資格の問題点
臨床心理士は、いまだに国家資格としての認定を受けていません。医療機関では臨床心理の現場で就職するためには臨床心理士の資格がないといけないので、国家資格とほぼ同等な公的資格といわれていますが、国家資格ではないという点がひとつの課題を臨床心理学会に課せられているのです。
通常医師の人が何らかの医療ミスなどを犯した場合には、業務の停止や医師の資格の剥奪といった処分を下すことができるようなシステムになっています。これは医者という免許が国家資格になっているためです。
ところが臨床心理士は公的資格とはいえ、民間資格の一種ですから、こういった処分を下すことが出来ないという弱点があるのです。

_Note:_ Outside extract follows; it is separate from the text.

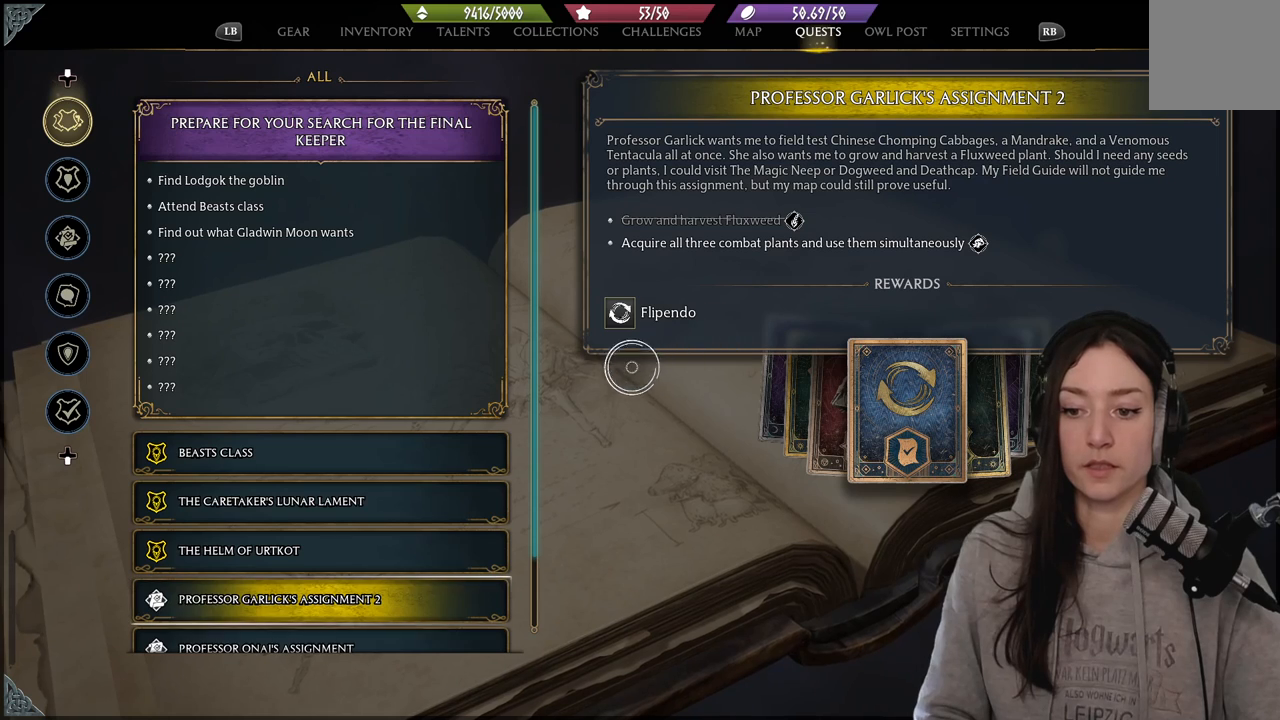
{"buttons": [], "left_stick": "down-left", "right_stick": "center", "events": []}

ですから、カウンセリングなどでトラブルが生じた臨床心理士がいた場合でも業務の停止や資格の剥奪をすることができませんから、そのまま問題がある人であっても業務が継続されてしまうのです。
これはクライアントのなかでさらなる被害者を増やしてしまう結果になってしまいます。また臨床心理士業界全体にとっても大きなダメージになりかねません。
少数の問題のある臨床心理士のおかげで、全体のイメージダウンにつながっているからです。
業界でこのような悪徳の臨床心理士を止める手立てはないでしょうか?
実は日本臨床心理士会では、著しく不適切な臨床心理士資格取得者は懲戒処分を下すことしかできません。
ですから日本臨床心理士会では、臨床心理士の国家資格にしようという動きを長期的に行っているのです。